:: Required action ::
Below are records to write out exactly; drop the pictures when you do.

*-*-*

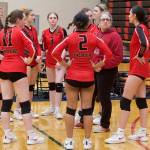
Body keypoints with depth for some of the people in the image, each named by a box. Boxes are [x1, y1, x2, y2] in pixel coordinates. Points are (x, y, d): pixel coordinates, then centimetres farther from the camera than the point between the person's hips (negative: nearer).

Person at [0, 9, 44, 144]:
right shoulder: (19, 32, -10)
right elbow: (31, 48, -18)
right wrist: (29, 60, -3)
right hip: (17, 70, -6)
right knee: (25, 103, -1)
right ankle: (31, 136, 2)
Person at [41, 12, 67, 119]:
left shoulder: (62, 31, -6)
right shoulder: (45, 33, 6)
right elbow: (44, 48, 13)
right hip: (49, 61, 4)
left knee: (58, 84, -10)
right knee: (51, 84, 11)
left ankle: (57, 109, -7)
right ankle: (52, 107, 20)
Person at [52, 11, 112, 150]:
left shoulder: (70, 38, -5)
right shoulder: (94, 38, -3)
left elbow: (55, 52, -14)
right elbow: (109, 53, -6)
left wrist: (65, 64, -3)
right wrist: (97, 65, 2)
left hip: (72, 77, 0)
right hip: (88, 77, 0)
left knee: (71, 109, 6)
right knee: (87, 109, 7)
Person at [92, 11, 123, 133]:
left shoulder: (114, 36, -10)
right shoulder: (96, 34, 9)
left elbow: (118, 57, -15)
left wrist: (103, 64, -20)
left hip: (107, 71, -6)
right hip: (94, 70, 6)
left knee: (104, 97, 1)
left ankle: (104, 125, 14)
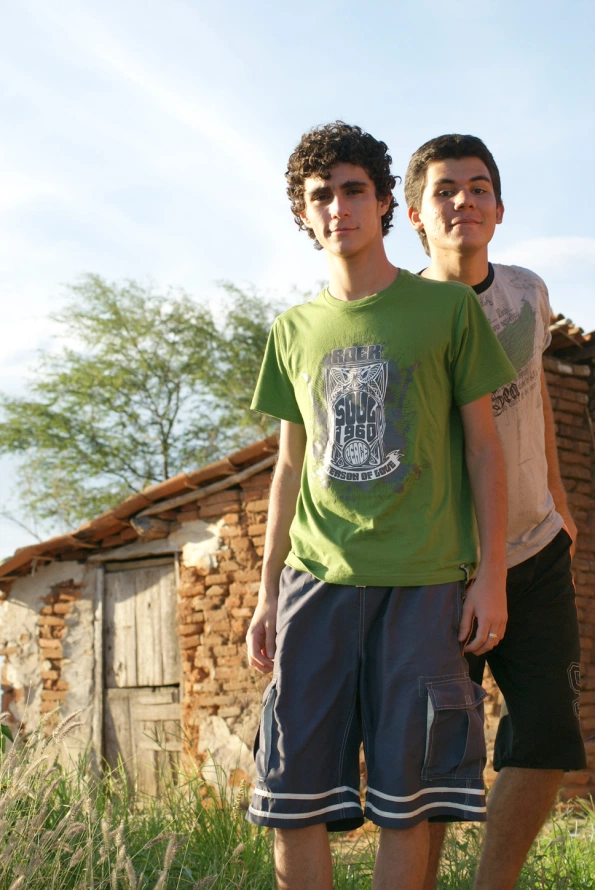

*-*-*

:: Exercise output ::
Body keypoints with depth for some of the people in the image, each named by a box. Boxes are [x1, y1, x2, y2] in pixel coordinates. Points are (x, y, d): pixel coordinates, then centimetres farther from the camera than the point between the person's hips (negative: nearer).

Person at [0, 9, 44, 144]:
right shoulder: (19, 32, -10)
right elbow: (31, 48, -18)
right wrist: (29, 60, -3)
right hip: (17, 70, -6)
right knee: (25, 103, -1)
right ankle: (31, 136, 2)
Person at [41, 12, 67, 119]:
left shoulder: (62, 31, -6)
right shoulder: (45, 33, 6)
right elbow: (44, 48, 13)
right hip: (49, 61, 4)
left knee: (58, 84, -10)
right knee: (51, 84, 11)
left ankle: (57, 109, -7)
right ankle: (52, 107, 20)
Person at [52, 11, 112, 150]:
left shoulder: (70, 38, -5)
right shoulder: (94, 38, -3)
left elbow: (55, 52, -14)
right elbow: (109, 53, -6)
left wrist: (65, 64, -3)
right wrist: (97, 65, 2)
left hip: (72, 77, 0)
right hip: (88, 77, 0)
left knee: (71, 109, 6)
right knee: (87, 109, 7)
Person at [92, 11, 123, 133]:
left shoulder: (114, 36, -10)
right shoulder: (96, 34, 9)
left elbow: (118, 57, -15)
left wrist: (103, 64, -20)
left hip: (107, 71, -6)
right hip: (94, 70, 6)
left knee: (104, 97, 1)
left ankle: (104, 125, 14)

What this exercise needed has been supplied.